Levin has been working on a way to cure physical disfigurement, primarily to save the victims of Hiroshima. He developed an agent called Derma 25 which produces horrible disfigurement on the skin and has gone on to produce, from it, Derma 28 – this should repair disfigurement but has not been tested on humans. Monique injects herself with Derma 25 and Levin wants to give her radiation treatment, she convinces him to give her Derma 28 and it removes the disfigurement.

They give Jeanette five treatments with Derma 28, to no avail, and then it begins to work, her face returning to how it was before the crash. Levin falls in love with Jeanette, much to the chagrin of Monique, but then the treatment begins to revert. Unfortunately Derma 28 takes months to produce and he can't wait that long, so he realises that he must transplant the gland that naturally produces Derma 28 into Jeanette from another woman and murders Monique for the gland. Unfortunately the treatment, again, does not hold.

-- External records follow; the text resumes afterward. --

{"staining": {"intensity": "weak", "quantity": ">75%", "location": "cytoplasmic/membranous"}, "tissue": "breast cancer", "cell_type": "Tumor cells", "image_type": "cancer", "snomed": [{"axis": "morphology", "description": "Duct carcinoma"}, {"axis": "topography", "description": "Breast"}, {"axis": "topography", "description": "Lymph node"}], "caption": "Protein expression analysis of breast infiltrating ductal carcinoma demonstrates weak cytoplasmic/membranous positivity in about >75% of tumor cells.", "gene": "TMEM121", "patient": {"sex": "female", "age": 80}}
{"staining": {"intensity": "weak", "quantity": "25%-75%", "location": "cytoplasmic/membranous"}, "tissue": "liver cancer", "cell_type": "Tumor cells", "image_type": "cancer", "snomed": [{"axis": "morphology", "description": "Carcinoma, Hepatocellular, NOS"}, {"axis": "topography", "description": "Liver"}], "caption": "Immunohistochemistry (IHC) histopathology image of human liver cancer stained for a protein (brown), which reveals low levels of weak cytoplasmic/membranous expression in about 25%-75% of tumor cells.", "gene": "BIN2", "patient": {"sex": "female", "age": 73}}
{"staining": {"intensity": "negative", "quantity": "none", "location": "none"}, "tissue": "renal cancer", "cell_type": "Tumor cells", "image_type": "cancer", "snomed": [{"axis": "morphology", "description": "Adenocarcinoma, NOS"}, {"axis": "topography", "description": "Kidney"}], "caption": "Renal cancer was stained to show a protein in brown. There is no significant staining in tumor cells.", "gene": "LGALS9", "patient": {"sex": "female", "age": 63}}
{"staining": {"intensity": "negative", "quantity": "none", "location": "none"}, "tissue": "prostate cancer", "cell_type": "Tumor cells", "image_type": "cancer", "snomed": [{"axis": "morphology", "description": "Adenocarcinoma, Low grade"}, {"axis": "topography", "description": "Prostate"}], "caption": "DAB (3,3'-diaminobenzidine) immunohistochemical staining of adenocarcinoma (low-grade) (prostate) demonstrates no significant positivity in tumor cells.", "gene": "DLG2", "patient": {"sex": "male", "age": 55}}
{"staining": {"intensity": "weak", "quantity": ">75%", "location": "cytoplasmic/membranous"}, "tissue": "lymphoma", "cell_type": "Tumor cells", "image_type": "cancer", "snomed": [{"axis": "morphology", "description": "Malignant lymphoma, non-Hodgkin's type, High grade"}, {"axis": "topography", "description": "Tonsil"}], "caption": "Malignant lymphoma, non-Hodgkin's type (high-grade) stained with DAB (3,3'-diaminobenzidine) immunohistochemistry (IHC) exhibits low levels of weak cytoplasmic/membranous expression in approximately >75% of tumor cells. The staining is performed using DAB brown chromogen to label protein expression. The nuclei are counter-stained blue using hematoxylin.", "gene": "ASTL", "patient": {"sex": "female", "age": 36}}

He ends up injecting himself with Derma 25, transforming into a hideous beast, in order to murder women to treat Jeanette and then reverting back to normal with radiation treatment. At the same time Jeanette, who does not love Levin, wishes to escape from him and Pierre searches for his missing love.

The film is a mad scientist movie, with more than a touch of Jekyll and Hyde about it, but is it a vampire movie? After all it appears on many a vampire filmography list and has the name vampire in the title.

The film itself is a bit of a mess, the original Italian release was 105 minutes long, but the US release was cut down to 87 minutes and the dubbing is awful. There is so much melodrama in the English voice-overs it almost drips with it. The film is also, unfortunately, fairly boring with little atmospheric build up. But that’s not what we are looking at.

The search for youth is a bit of a vampire sub-genre. Treatments with blood played a role in Nightmare Castle (1965) and bathing in blood to regain youth is the theme of “Countess Dracula” (1970). However key here is the element of blood, but that said many vampire stories have the vampire hungering for substance other than blood. Another element of those other films was the recipient of the treatment knew what they were doing – Jeanette is unaware of the murders in this and would probably be horrified at the thought that women were dying to provide her beauty.

There is mention of vampires in the movie. The police are hunting for a killer known as Seddok – something which killed during the film and that Levin uses as cover for his own monstrous attacks. The police inspector (Ivo Garrani) asks Levin if the killer could be someone arrived on a recent ship from Japan who has been disfigured in the Hiroshima blast, a “vampire of the atomic age” who murders because he wants to recover from his injuries. Levin dismisses the theory as melodramatic – ironic given the melodrama I’ve mentioned that drips from the movie.

The strongest vampire motif is in the opening credits when we see an animated bat that turns into the V from vampire in the title - not a good reason to call this a vampire movie. I can see why this film ends up on vampire lists, but I do not think the elements are strong enough to class this as a vampire movie, personally. Had the treatment involved blood and had Jeanette been complicit in the treatment I might have been tempted otherwise. This film is public domain, however, so you can download it and check for yourself via The Archive. A word of warning, however, that I couldn’t get the download of the large Mpeg 2 file to work - it would crash about 800 megs in, even with a download manager, so I’d aim for a smaller file.

The imdb page for the film is here.


EDIT 28/8/22: Having got my hands on an Italian cut of the film, at proper length, I decided to revisit this. The original edit is better than the US dubbed cut, though it is still not a great film. It doesn't massively change the story, though there are different details. What has changed, however, is my view on the vampire nature of the film. I primarily dismissed this as a vampire film as Jeanette is unaware of the murders being committed to maintain her regained beauty. However, the fact is that women are dying to provide that beauty and I was probably harsh dismissing the notion that it is a vampire film (in fact my tolerance for what I'd class as vampire/vampiric has softened in the last 16 years also). I am changing the verdict to Vamp.